What you will do
Can you reproduce, word for word, the stretch of the grass shader thread from "Oh, by the way, one" through "little more 'patchy'."?

This is viewed at about 90 metres above the ground.

Does anything look wrong? Or need fixing? I honestly have looked too long on a bad, old screen and I have to stop.

Oh, by the way, one of them is my planetary grass v.2.5(currently public) - One is an update which I'm hoping will finalize this shader at v.3.

Opinions, anyone?

Hetzen

You know what? A mixture of the two, the first on gentle slopes, the second on rougher terrain maybe? Nothing wrong with either. Both are good for making things a little more 'patchy'.

PG

Yeah that's a good idea, Hetzen. Have the rougher grass near the mountainous parts and the smoother one on some rolling hills and valleys nearby.
Figured out how to do clicky signatures

dandelO

I'll give that idea a go, they differ now in how the patchiness is applied. The old grass(top image) uses luminosity for patchiness, this isn't very handy for night scenes.
The new one has 'better' mud, grass layer translucency and correct colour-only patchiness. And it is racked up correctly as a child of a single surface, instead of the colour/luminosity/displacement functions of the old one. I'll try and keep the colouring of the flat one, lose the patchiness luminosity somehow and join 'em together with blended distribution, see what happens... Cheers, folks! :)

MacGyver

Do that magic stuff :P It all sounds weird to me... yeah, it's late I guess :D
What you wish to kindle in others must burn within yourself. - Augustine

Falcon

From 90m above ground, the first one is the more realistic image. The second one was my initial choice until I read that distance. Scale the second one down and you have a winner.

Tangled-Universe

I'd choose the second, more color variation and you can't seen the underlying fractal contrast of the terrain.

Quote from: Falcon on June 27, 2009, 06:23:37 AM
From 90m above ground, the first one is the more realistic image. The second one was my initial choice until I read that distance. Scale the second one down and you have a winner.


Another reason why I chose the second. It doesn't matter at which altitude the camera is placed, it's all about how it looks. You already said it yourself "until I read the distance". It's not these exact numbers and punctualism on scales which should drive your work on still images, it's about how it looks. If my grasses look great and it looks like they're shot from 2m above but in fact the camera is at 30m height then I really don't care about it. Nobody will notice it.

When working on animations in combo with 3rd party apps it's another story of course.

dandelO

Really, this is to try and get the grass looking good from all heights. The old grass shader is fine from about 7m, to 30-40m Y-height above. After that, I think it becomes too uniform. This and the fact that, when used in low light, the luminosity patchiness needs adjusting/disabling.

Source data

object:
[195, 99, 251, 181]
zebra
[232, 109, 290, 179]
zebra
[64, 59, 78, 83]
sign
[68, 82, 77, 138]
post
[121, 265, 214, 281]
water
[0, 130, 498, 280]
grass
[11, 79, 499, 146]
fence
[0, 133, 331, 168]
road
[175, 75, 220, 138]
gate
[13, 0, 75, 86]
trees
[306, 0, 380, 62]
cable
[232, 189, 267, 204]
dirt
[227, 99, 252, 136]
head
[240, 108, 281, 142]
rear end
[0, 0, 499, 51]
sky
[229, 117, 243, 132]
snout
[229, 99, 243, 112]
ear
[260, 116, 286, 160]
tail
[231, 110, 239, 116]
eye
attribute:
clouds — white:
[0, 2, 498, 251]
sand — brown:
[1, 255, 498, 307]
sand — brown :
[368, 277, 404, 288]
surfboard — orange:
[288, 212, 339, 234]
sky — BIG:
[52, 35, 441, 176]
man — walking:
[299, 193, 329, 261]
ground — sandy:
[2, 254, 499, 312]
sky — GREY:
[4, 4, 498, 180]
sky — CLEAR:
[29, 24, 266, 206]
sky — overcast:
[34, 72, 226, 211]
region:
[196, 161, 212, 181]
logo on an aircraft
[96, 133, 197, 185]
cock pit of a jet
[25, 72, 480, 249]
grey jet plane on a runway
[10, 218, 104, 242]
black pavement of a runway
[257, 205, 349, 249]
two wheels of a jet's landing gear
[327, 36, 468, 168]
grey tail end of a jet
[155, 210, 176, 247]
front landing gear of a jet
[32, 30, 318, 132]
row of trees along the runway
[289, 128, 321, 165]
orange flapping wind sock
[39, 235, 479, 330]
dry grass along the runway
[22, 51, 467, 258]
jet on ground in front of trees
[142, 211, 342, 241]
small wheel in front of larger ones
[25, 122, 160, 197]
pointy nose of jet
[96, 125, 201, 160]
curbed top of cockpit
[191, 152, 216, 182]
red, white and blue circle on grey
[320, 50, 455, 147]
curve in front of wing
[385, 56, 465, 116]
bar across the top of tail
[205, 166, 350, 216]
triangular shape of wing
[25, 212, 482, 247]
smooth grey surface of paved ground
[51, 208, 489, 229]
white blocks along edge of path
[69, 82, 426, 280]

Output for this task
Oh, by the way, one of them is my planetary grass v.2.5(currently public) - One is an update which I'm hoping will finalize this shader at v.3.

Opinions, anyone?

Hetzen

You know what? A mixture of the two, the first on gentle slopes, the second on rougher terrain maybe? Nothing wrong with either. Both are good for making things a little more 'patchy'.